Cuando la Resurrección lo haya iluminado todo, sabrán y confesaran hasta el martirio que Jesús de Nazareth era muchísimo más que solo un hombre, solo carne, solo profeta, solo médico, solo sabio, solo político, solo filósofo: Jesucristo era Dios.
El es el pan de vida. El es yo soy, Yahvé, insuflando vida y plenitud de existencia a los que no somos, o somos poco y desde el nacimiento estamos enfermos de muerte.
También nosotros, en medio de esta vida tan llena de cosas buenas, pero también de cosas malas y todas, finalmente, condenadas a transformarse en nada, sepamos reconocer a Aquel que es el único que tiene no promesas falaces ni ilusiones perecederas, sino palabras de vida eterna.

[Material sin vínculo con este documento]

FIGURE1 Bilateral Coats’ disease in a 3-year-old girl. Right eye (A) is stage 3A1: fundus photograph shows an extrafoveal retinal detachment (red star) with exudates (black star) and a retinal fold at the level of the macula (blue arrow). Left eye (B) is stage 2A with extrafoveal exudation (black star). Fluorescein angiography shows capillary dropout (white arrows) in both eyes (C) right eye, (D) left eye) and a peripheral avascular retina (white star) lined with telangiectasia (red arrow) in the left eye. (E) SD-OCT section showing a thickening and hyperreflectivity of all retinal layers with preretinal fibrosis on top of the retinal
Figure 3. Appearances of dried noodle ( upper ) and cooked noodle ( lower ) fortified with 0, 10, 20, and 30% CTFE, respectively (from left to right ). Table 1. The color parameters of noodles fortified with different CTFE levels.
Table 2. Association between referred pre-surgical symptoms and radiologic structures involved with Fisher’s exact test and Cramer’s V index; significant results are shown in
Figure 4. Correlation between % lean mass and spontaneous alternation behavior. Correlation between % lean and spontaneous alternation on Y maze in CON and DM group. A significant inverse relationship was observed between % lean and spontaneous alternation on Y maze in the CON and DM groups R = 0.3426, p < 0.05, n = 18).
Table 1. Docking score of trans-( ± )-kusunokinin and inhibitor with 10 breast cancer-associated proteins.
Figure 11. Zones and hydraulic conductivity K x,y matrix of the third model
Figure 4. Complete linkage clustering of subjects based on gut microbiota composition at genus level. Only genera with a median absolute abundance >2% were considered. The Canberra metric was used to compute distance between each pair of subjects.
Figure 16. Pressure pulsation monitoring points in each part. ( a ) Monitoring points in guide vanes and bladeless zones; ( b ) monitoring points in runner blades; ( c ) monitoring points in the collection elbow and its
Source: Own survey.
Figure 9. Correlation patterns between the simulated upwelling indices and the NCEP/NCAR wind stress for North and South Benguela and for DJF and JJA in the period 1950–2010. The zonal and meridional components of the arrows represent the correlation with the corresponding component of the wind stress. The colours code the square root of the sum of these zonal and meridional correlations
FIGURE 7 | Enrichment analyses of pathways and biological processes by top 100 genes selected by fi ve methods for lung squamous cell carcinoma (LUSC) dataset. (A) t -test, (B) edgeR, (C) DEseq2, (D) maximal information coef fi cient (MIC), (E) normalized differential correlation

Comulguemos en fe, esperanza y caridad con su cuerpo y su sangre, con sus palabras que son espíritu y vida, si las ponemos en práctica. Y que esta comunión -en los claroscuros de combates, alegrías y penas de este mundo- sea para nosotros prenda de la plena comunión futura, en la cual nuestro ser finito participará, eternamente maravillado, de la pletórica vitalidad del supremo existir, de Soy, de El que Es.